▶ _Text shown_:
|---|

In this section, we configure and train a **conditional UNet-based DDPM** for image generation. We define the training hyperparameters, initialize the diffusion process, construct the UNet architecture, and launch the training loop. The diffusion process uses 400 timesteps with a linear noise schedule, and conditioning is provided via CLIP image embeddings.

To ensure reproducibility, random seeds are reset prior to model initialization. Training is performed using the Adam optimizer with a learning rate scheduler (`ReduceLROnPlateau`) that adaptively reduces the learning rate when validation loss stagnates. During training, CFR is enabled by randomly dropping conditioning information with a fixed probability. . Periodically, the model generates samples from a small set of text prompts to qualitatively monitor progress. All training statistics and metrics are logged to [diffusion-model-assessment-v2](https://wandb.ai/handsoncv-research/diffusion-model-assessment-v2/workspace); for reference, see the runs labeled `*-training`, especially the pinned ones.

---

#### UNet-DDPM Architecture

The model follows a UNet architecture ([Ronneberger et al., 2015](https://arxiv.org/pdf/1505.04597)) tailored for diffusion-based generative modeling and conditional image synthesis.

1. Encoder (Downsampling Path):
- An initial residual convolution block projects the input image into feature space.
- Two downsampling stages composed of:
  - Convolutional blocks with **Group Normalization** and **GELU** activations.
  - Spatial downsampling via **rearrangement-based pooling**.

2. Bottleneck:
- Operates directly on a **low-resolution spatial feature map** (e.g., 8×8) rather than flattening features into a vector.
- Optionally includes a **self-attention block** to capture long-range spatial dependencies.

3. Conditioning Mechanism:
- Diffusion timesteps are embedded using **sinusoidal positional encodings**.
- CLIP conditioning vectors are projected into spatial embeddings using learned embedding blocks.
- Conditioning is injected via **scale-and-shift modulation** during the upsampling stages.
- A Bernoulli mask enables **classifier-free training** by randomly removing conditioning information.

|---|

▶ _Dataset_:
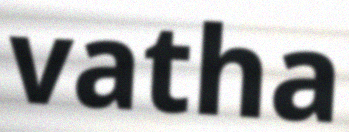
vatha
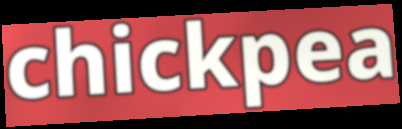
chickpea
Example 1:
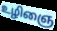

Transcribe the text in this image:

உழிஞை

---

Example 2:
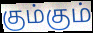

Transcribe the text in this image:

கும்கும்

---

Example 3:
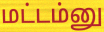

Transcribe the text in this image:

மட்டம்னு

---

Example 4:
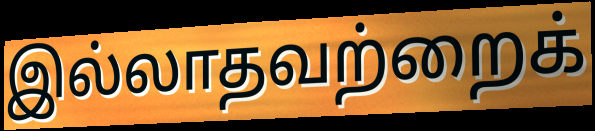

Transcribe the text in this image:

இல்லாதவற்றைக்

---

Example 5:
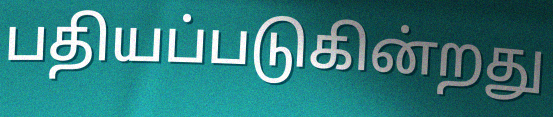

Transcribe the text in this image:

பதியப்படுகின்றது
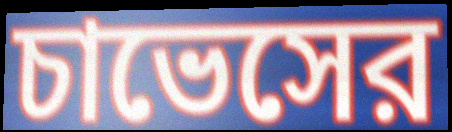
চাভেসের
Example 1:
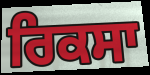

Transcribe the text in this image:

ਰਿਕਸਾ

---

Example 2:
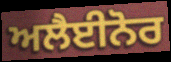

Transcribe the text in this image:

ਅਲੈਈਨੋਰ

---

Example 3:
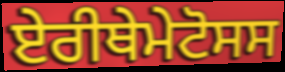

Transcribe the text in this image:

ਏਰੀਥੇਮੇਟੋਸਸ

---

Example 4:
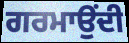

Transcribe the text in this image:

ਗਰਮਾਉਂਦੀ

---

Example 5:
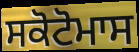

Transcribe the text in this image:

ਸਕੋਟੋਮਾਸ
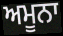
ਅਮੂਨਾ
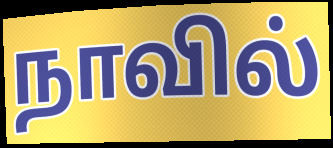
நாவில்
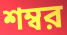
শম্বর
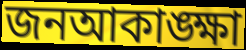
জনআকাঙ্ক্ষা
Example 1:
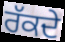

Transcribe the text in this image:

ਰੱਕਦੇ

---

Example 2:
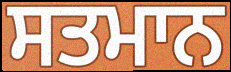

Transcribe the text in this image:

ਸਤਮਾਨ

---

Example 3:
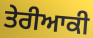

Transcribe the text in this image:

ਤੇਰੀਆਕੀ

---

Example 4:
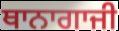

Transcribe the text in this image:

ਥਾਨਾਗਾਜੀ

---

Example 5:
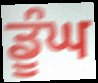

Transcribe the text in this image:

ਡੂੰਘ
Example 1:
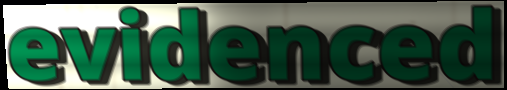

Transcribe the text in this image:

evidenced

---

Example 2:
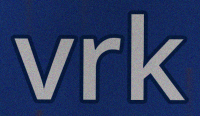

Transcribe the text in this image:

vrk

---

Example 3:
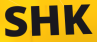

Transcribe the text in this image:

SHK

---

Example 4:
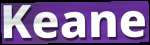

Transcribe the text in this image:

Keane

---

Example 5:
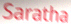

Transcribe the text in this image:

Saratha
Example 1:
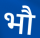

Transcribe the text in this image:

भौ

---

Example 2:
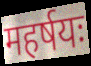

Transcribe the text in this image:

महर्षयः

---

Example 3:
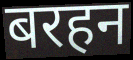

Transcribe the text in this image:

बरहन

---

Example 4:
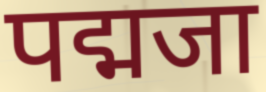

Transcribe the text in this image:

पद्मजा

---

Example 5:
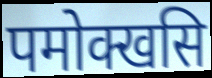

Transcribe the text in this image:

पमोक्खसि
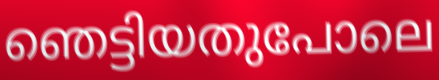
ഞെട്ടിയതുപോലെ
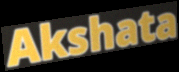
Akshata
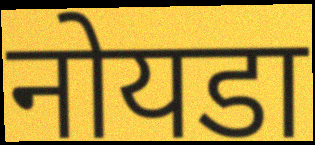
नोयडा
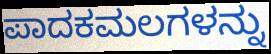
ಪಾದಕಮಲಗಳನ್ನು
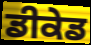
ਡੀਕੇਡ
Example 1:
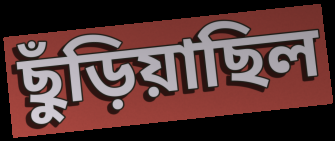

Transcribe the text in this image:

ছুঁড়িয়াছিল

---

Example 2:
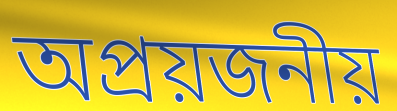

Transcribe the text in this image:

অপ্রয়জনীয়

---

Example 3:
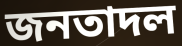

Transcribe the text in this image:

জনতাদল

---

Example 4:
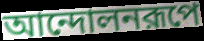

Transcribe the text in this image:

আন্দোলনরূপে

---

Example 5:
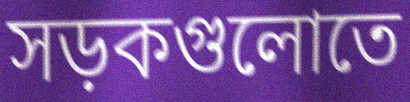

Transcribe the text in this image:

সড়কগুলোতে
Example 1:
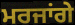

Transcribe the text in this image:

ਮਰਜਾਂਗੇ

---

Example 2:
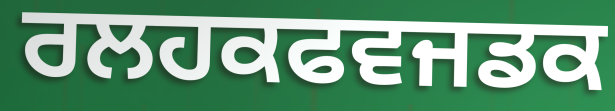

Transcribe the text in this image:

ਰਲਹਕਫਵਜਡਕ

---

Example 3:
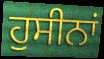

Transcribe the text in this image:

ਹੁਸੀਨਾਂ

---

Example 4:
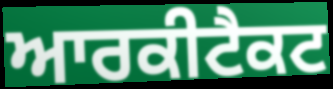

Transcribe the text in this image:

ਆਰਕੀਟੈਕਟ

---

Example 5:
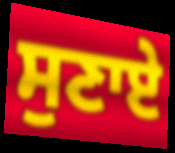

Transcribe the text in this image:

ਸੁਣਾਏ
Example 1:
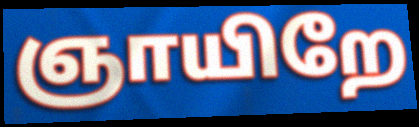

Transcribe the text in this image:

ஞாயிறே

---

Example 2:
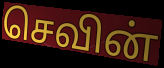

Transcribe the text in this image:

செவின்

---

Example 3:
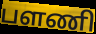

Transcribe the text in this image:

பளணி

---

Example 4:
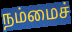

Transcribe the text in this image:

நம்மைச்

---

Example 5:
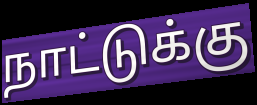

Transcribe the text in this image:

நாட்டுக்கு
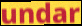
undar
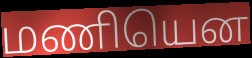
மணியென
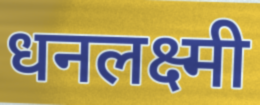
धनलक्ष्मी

|---|

▶ _Set problem A_:
Why does the DDPM training text reset random seeds before the model is initialized? Answer in one to three sentences.
▶ _Set problem B_:
Mark each statement yes or no according to the DDPM training text, and quote the words from that text that decide it.
(i) The diffusion process uses 400 timesteps with a cosine noise schedule.
(ii) The bottleneck flattens features into a vector.
(iii) CLIP conditioning vectors are projected into spatial embeddings using learned embedding blocks.
Base your answers only on the DDPM training text.

▶ _Worked solution A_:
Random seeds are reset before model initialization to ensure reproducibility.

▶ _Worked solution B_:
(i) No: "The diffusion process uses 400 timesteps with a linear noise schedule"
(ii) No: "rather than flattening features into a vector"
(iii) Yes: "CLIP conditioning vectors are projected into spatial embeddings using learned embedding blocks."